The claimant in Nicholson v Hazel House Nursing Home Ltd, who was pregnant, asked for her nursing home shifts to be switched from morning to afternoon. Her employer did this but later, without consulting her, reduced her shifts from five to three a week. The consequential reduction in pay meant that she only qualified for maternity allowance, not statutory maternity pay.
The claimant's grievance about this and other matters was rejected. Eventually she resigned. Later she appealed against the grievance decision but did not respond to her employer's request for further information and the appeal was not considered.
Her tribunal claim that the reduction in shifts was pregnancy discrimination was rejected because it was out of time. Her constructive dismissal claim also failed, despite the Tribunal acknowledging that the employer's procedure "might have been better" – mistakes included appointing a manager to investigate who had been involved in the events she was complaining about.
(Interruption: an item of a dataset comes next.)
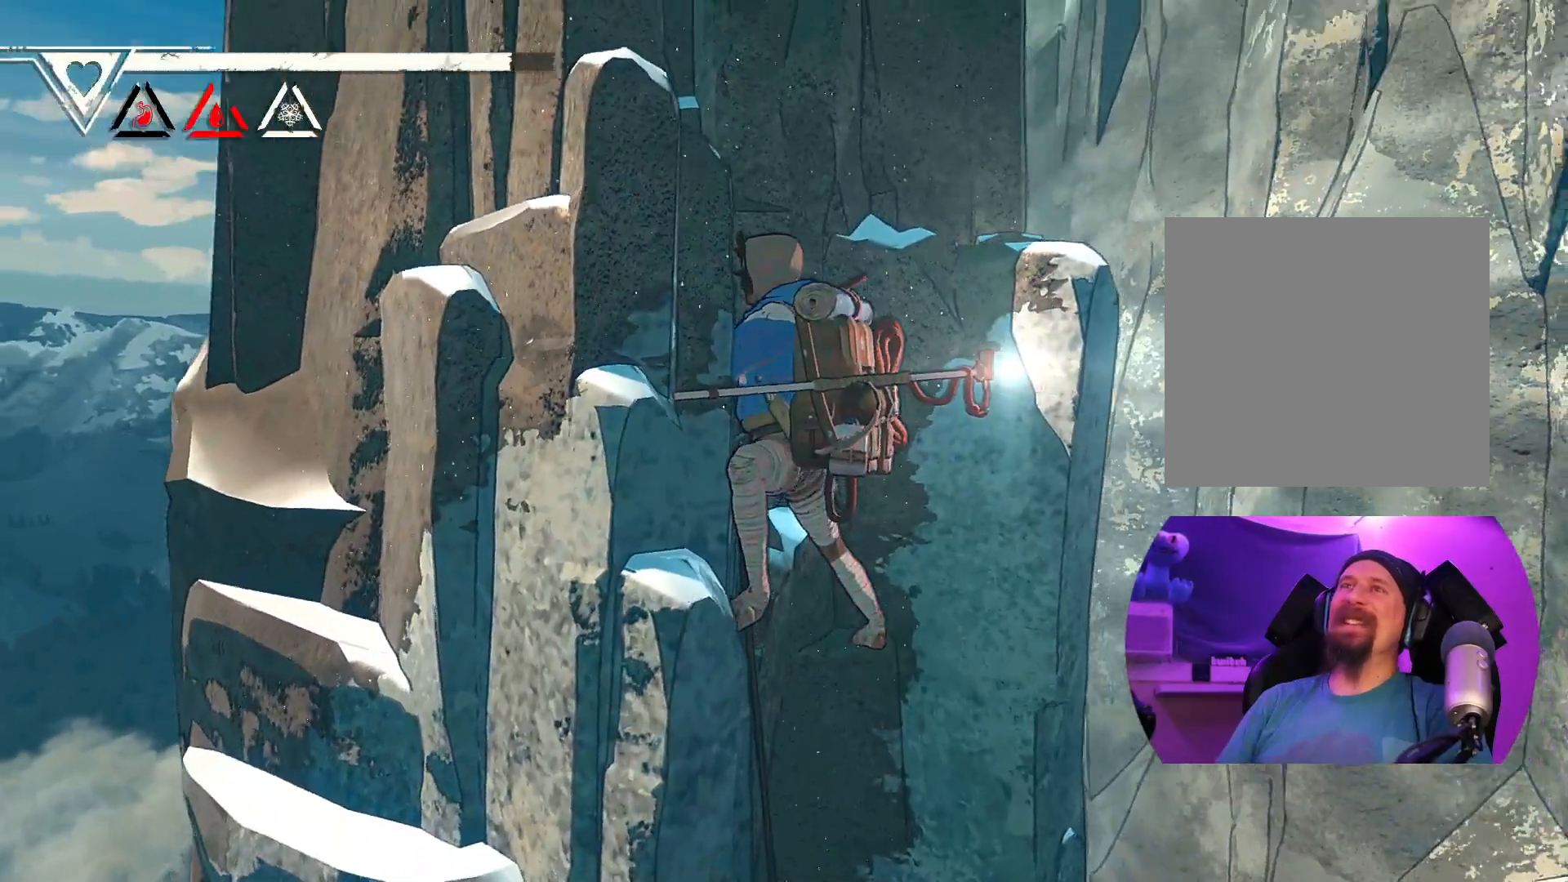
{"buttons": [], "left_stick": "center", "right_stick": "down-left", "events": [[117, "right_stick", "center"], [167, "right_stick", "down-left"]]}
The EAT allowed the appeal and, unusually, substituted a finding that she had been constructively unfairly dismissed. The reduction in shifts was pregnancy discrimination and the claimant had resigned after the employer wrongly rejected her "very significant" grievance. There was a clear breach of the implied term of mutual trust and confidence (especially given that there was also a history of underpayment).
It was irrelevant that she had not pursued an appeal and that she had not mentioned the grievance outcome in her resignation letter.